## WHAT IS EXPECTED
Extract each line of the data below that contains the string "detail", copying every matching line in full. Case counts when matching.

## DATA LISTING
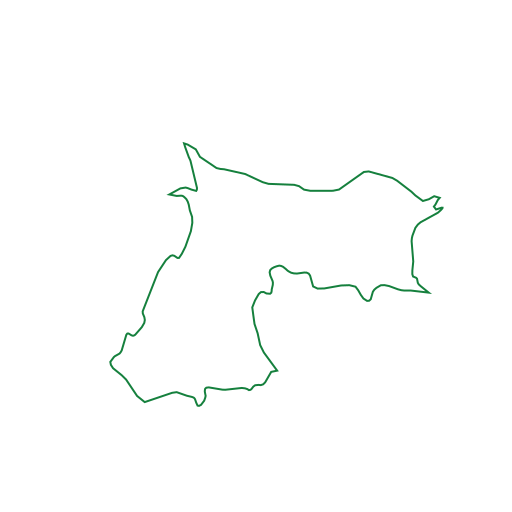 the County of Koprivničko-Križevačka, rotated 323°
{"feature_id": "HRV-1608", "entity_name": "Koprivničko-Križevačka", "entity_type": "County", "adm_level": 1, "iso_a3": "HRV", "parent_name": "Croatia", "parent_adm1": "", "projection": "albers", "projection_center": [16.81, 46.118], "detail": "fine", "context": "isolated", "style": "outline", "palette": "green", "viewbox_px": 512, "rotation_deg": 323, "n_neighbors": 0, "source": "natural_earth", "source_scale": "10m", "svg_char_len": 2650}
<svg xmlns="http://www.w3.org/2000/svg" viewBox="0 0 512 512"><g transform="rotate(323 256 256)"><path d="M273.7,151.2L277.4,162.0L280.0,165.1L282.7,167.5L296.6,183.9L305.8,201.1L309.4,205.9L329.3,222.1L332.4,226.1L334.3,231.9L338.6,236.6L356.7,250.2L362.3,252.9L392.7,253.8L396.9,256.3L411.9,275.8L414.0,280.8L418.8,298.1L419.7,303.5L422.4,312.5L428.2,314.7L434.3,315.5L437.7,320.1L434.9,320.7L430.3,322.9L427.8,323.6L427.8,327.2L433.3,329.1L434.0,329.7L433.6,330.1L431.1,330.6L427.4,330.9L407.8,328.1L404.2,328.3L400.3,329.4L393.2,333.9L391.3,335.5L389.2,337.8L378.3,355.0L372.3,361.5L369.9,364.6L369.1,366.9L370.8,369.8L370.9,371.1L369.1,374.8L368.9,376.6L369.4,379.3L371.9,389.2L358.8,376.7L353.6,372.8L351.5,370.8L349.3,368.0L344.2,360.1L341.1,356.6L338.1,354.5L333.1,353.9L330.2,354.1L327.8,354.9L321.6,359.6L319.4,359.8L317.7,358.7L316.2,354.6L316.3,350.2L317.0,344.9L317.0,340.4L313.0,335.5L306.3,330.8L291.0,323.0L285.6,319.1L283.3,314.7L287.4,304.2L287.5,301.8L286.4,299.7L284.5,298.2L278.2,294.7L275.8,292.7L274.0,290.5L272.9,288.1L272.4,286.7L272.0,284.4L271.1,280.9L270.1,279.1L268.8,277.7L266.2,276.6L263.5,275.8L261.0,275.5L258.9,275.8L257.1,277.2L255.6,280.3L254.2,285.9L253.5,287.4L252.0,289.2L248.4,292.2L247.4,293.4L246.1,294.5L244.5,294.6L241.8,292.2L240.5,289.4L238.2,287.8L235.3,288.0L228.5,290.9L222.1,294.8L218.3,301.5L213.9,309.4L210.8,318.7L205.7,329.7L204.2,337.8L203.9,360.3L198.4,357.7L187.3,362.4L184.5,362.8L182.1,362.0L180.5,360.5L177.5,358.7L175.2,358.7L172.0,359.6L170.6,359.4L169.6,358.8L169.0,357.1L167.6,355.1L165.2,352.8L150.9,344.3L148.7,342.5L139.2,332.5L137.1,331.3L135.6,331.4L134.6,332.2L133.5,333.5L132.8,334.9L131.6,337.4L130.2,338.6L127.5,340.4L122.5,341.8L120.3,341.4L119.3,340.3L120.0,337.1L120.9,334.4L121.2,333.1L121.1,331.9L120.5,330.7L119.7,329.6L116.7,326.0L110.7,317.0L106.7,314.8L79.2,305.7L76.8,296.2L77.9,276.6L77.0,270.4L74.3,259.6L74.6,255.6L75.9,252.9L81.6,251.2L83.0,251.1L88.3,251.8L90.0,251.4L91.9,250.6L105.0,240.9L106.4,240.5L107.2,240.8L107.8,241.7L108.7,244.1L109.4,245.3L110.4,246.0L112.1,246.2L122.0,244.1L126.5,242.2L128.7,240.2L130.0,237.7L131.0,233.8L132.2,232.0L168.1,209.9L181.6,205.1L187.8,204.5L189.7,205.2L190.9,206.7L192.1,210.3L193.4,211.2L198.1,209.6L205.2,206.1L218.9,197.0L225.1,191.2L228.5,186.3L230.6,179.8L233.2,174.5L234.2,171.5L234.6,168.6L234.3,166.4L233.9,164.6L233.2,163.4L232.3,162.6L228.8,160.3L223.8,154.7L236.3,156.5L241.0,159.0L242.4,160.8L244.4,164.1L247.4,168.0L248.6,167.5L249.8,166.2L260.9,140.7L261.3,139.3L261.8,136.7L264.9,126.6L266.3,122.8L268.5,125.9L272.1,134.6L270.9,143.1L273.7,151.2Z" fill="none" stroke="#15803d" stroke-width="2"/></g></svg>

==

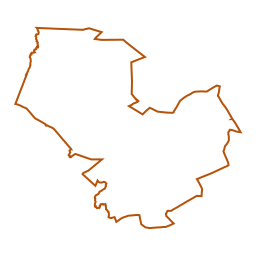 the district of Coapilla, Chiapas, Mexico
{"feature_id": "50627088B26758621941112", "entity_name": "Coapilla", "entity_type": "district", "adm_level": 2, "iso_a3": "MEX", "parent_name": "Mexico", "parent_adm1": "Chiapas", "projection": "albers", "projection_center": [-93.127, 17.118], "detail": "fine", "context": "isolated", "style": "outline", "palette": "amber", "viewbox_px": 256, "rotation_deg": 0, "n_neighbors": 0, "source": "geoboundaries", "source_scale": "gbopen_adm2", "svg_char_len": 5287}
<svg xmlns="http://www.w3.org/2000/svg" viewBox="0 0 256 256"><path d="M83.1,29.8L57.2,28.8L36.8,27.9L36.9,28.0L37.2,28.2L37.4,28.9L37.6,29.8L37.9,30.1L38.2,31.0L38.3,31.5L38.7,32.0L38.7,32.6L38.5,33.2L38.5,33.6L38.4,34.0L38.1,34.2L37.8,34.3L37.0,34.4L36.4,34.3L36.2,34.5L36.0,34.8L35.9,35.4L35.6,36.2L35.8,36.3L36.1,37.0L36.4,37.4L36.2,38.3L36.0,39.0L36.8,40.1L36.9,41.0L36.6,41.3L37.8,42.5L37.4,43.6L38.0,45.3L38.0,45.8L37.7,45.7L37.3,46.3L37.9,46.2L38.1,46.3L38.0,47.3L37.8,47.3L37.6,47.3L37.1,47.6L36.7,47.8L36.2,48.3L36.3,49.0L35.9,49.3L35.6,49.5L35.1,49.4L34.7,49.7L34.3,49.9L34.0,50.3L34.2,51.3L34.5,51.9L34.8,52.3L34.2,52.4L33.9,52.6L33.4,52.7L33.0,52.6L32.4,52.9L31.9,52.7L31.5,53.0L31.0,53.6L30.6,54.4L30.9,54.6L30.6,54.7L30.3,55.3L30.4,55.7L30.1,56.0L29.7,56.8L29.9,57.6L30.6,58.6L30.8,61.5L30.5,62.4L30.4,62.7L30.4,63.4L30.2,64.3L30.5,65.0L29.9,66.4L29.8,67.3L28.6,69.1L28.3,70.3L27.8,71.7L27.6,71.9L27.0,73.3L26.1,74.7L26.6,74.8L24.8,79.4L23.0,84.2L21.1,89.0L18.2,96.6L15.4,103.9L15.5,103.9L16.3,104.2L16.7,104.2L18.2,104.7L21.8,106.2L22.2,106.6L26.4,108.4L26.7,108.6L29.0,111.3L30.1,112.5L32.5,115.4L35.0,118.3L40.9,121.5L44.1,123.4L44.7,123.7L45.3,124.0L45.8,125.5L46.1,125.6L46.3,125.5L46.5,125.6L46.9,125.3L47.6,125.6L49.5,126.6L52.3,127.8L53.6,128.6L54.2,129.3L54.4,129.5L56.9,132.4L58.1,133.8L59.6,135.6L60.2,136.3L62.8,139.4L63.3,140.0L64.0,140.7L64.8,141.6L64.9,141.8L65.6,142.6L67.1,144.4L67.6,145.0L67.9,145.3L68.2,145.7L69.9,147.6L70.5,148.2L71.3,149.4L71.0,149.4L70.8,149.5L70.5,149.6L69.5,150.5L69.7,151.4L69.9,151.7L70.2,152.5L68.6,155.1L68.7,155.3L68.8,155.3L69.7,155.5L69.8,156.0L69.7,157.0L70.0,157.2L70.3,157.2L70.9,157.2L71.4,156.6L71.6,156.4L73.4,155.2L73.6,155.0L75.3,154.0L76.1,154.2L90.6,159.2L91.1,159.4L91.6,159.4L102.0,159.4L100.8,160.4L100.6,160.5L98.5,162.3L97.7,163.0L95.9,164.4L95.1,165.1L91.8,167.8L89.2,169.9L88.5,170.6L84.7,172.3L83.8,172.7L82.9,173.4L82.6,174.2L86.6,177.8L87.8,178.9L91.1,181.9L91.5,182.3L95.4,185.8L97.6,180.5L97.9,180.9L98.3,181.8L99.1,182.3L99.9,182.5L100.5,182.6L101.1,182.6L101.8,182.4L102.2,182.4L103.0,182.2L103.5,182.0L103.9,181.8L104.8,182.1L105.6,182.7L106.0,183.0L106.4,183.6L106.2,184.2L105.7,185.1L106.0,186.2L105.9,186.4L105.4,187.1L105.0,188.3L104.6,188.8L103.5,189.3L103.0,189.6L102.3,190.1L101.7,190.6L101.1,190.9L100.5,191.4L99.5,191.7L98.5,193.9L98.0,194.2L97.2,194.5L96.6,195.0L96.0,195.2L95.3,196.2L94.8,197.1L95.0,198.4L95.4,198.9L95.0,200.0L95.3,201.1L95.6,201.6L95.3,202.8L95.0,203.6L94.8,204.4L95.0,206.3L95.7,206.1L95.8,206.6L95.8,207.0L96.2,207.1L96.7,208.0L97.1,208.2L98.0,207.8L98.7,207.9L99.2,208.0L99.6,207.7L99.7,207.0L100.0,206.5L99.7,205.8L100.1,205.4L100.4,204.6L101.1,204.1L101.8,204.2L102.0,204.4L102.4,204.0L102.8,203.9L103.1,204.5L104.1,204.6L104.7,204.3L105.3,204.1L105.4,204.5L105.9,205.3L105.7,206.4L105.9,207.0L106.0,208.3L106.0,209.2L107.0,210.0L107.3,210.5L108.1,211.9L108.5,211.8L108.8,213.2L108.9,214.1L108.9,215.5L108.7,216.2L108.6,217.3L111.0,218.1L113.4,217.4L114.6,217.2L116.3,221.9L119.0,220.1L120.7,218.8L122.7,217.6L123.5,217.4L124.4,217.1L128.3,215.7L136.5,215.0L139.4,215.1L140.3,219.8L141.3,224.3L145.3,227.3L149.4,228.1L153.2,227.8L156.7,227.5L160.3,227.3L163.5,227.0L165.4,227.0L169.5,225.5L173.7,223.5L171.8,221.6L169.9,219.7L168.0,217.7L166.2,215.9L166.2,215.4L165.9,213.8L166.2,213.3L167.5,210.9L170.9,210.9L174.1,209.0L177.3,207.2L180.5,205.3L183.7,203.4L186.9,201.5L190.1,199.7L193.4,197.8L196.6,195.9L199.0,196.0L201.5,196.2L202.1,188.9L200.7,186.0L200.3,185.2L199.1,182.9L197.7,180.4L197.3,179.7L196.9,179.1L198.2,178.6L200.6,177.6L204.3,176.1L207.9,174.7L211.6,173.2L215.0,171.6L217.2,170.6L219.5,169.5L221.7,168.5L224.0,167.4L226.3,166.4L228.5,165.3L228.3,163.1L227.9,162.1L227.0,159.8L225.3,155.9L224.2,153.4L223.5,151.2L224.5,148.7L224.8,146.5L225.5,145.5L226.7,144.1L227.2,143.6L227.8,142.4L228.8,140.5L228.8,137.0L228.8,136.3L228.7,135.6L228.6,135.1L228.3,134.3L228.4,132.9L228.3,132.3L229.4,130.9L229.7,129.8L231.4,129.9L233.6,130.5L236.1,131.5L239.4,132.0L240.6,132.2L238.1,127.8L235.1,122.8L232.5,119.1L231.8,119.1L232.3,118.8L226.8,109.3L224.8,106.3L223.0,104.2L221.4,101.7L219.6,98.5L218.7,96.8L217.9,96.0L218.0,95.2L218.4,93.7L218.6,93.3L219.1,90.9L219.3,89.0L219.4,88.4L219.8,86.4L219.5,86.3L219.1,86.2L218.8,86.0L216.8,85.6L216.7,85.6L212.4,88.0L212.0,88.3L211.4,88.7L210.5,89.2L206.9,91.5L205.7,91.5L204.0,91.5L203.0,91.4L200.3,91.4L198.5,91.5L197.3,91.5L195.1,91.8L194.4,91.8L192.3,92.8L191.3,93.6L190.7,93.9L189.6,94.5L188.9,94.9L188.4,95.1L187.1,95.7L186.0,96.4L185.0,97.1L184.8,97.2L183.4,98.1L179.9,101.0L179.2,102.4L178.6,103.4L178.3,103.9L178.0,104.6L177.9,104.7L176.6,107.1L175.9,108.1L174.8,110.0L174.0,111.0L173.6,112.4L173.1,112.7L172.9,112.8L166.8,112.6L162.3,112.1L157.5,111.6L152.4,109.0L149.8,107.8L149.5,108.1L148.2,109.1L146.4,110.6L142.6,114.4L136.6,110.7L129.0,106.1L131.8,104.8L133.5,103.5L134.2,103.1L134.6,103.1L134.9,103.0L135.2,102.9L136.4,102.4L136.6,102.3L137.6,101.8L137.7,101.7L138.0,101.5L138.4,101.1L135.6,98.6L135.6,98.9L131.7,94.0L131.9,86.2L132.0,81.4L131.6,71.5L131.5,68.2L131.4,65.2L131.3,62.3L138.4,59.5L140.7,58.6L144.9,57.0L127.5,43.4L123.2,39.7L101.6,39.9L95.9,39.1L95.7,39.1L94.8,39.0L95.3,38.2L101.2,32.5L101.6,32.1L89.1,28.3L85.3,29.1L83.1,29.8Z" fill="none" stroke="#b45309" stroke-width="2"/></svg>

## IN RESPONSE
{"feature_id": "HRV-1608", "entity_name": "Koprivničko-Križevačka", "entity_type": "County", "adm_level": 1, "iso_a3": "HRV", "parent_name": "Croatia", "parent_adm1": "", "projection": "albers", "projection_center": [16.81, 46.118], "detail": "fine", "context": "isolated", "style": "outline", "palette": "green", "viewbox_px": 512, "rotation_deg": 323, "n_neighbors": 0, "source": "natural_earth", "source_scale": "10m", "svg_char_len": 2650}
{"feature_id": "50627088B26758621941112", "entity_name": "Coapilla", "entity_type": "district", "adm_level": 2, "iso_a3": "MEX", "parent_name": "Mexico", "parent_adm1": "Chiapas", "projection": "albers", "projection_center": [-93.127, 17.118], "detail": "fine", "context": "isolated", "style": "outline", "palette": "amber", "viewbox_px": 256, "rotation_deg": 0, "n_neighbors": 0, "source": "geoboundaries", "source_scale": "gbopen_adm2", "svg_char_len": 5287}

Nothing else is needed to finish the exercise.